In an order issued recen­tly, the Ministry of Pet­roleum and Natural Resou­rces informed the managing directors of the Sui Sout­hern Gas Company Limited (SSGCL) and Sui Northern Gas Pipelines Limited (SNGPL) about the cabinet’s decision of April 12.

The decision relaxed the “moratorium on new gas connections for industrial, commercial, captive consumers, the load enhancement of existing such consumers and new housing societies and colonies,” enabling the Ministry of Petroleum to allocate re-gasified liquefied natural gas (RLNG) to prospective consumers on an “as & when available basis” on SSGCL and SNGPL’s transmission and distribution networks, respectively.

But such connections will be charged more than the highest rates currently being charged from gas consumers, since the government wants to create a new class of customers that can pay a higher premium in exchange for uninterrupted gas supply.


New consumers can opt to pay more in exchange for uninterrupted RLNG supply


The order said: “The cost of laying [a] dedicated line for supply of RLNG from [the] nearest network pipeline will be borne by the RLNG consumer”. The two utilities have been asked to process applications from consumers in the specified categories for new connections or enhancement of gas load.

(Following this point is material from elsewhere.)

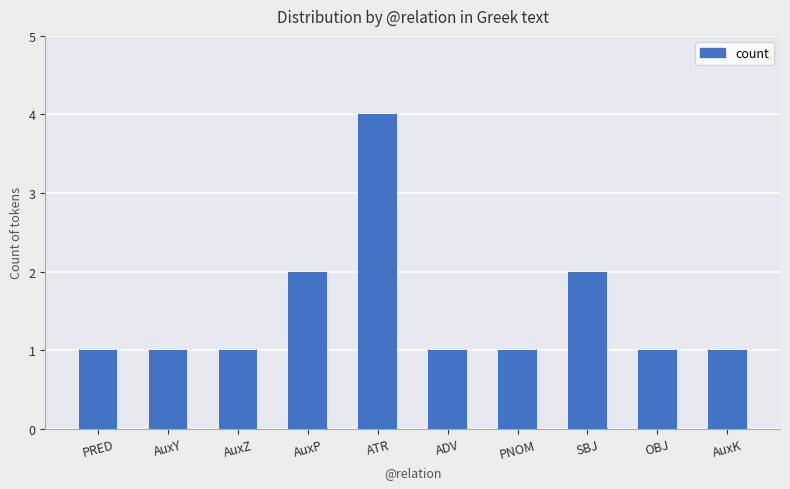

How many bars are there in total?

10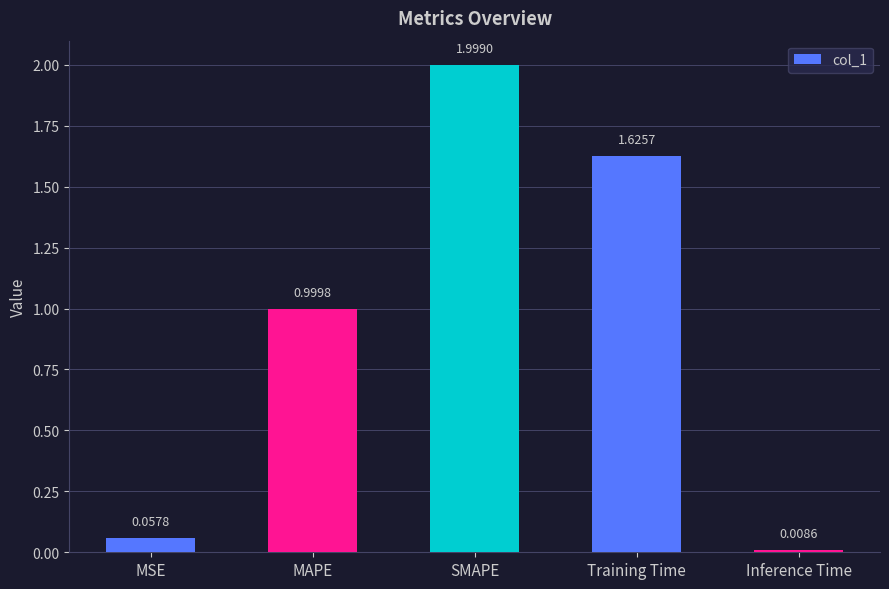

Between Training Time and SMAPE, which is larger?

SMAPE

This is in addition to around 100 gas expansion schemes for domestic consumers already approved by the prime minister on the recommendations of the politicians, and subsequently endorsed by the cabinet under direct funding from the federal government worth Rs37 billion. The moratorium was imposed in 2011 due to a shortage was purportedly removed in view of an improvement in gas supplies due to the injection of imported RLNG into the system.

Earlier, the Cabinet Committee on Energy (CCOE) led by the prime minister, had ended the moratorium on fresh bulk gas connections for domestic, commercial and industrial consumers.

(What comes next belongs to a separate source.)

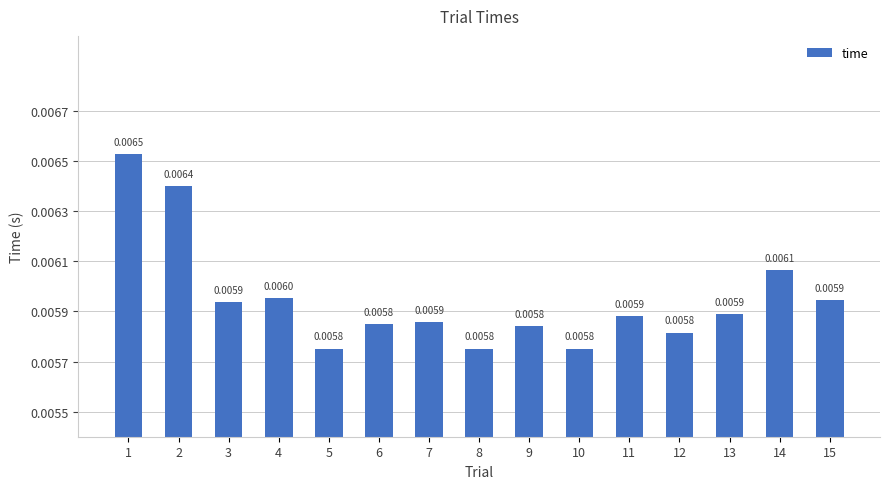

Which has a higher value, 4 or 13?

4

The ministry had pleaded that such a long moratorium was having a lasting negative impact on industrial expansion and could not be maintained forever. It claimed that there were a lot of housing colonies and plazas coming up that were willing to pay the higher rates for bulk purchases.

The government is already importing about 400 million cubic feet per day (mmcfd) of LNG, with a view to scale up to 600mmcfd in a few years, followed by another 600mmcfd of LNG that is expected to flow in after the completion of a second LNG terminal in a few months. Therefore, there was a need to create new class of consumers that could afford the higher landing cost of imported RLNG.

Such consumers will be given an option to pay higher rates, to be approved by the Oil and Gas Regulatory Authority (Ogra), for RLNG to secure uninterrupted gas supply. This would mean that large domestic consumers and those ready to purchase in bulk (housing colonies and plazas) would be charged higher than the highest rates currently charged to existing domestic natural gas consumers.

RLNG is currently being provided to fertiliser, industrial, electricity and transport sectors because of limited imports, but RLNG users would increase when the government ramps up imports.

The government’s idea is to extend RLNG supplies to all those who can afford it at a later stage by mixing the imported gas with the domestic product through the Weighted Average Cost of Gas (WACOG) to protect lower and middle income consumers from a major price hike. The move aims to improve cash flows of gas utilities and gives a policy signal to rich consumers to opt for alternative fuels if they cannot control their consumption. “They should not have unlimited access to a scarce resource at subsidised rates,” an official explained.

At present, domestic consumers using more than 300 cubic metres of natural gas per month are charged at the rate of about Rs700 per mmbtu compared to less than Rs280 per mmbtu being charged to consumers using less than 300 cubic metres a month.

In contrast, RLNG is currently priced at about Rs1,000 or above per mmbtu. That would mean the price for large domestic consumers could be 40pc higher for the purpose of price parity with CNG, industry, fertiliser and power sectors.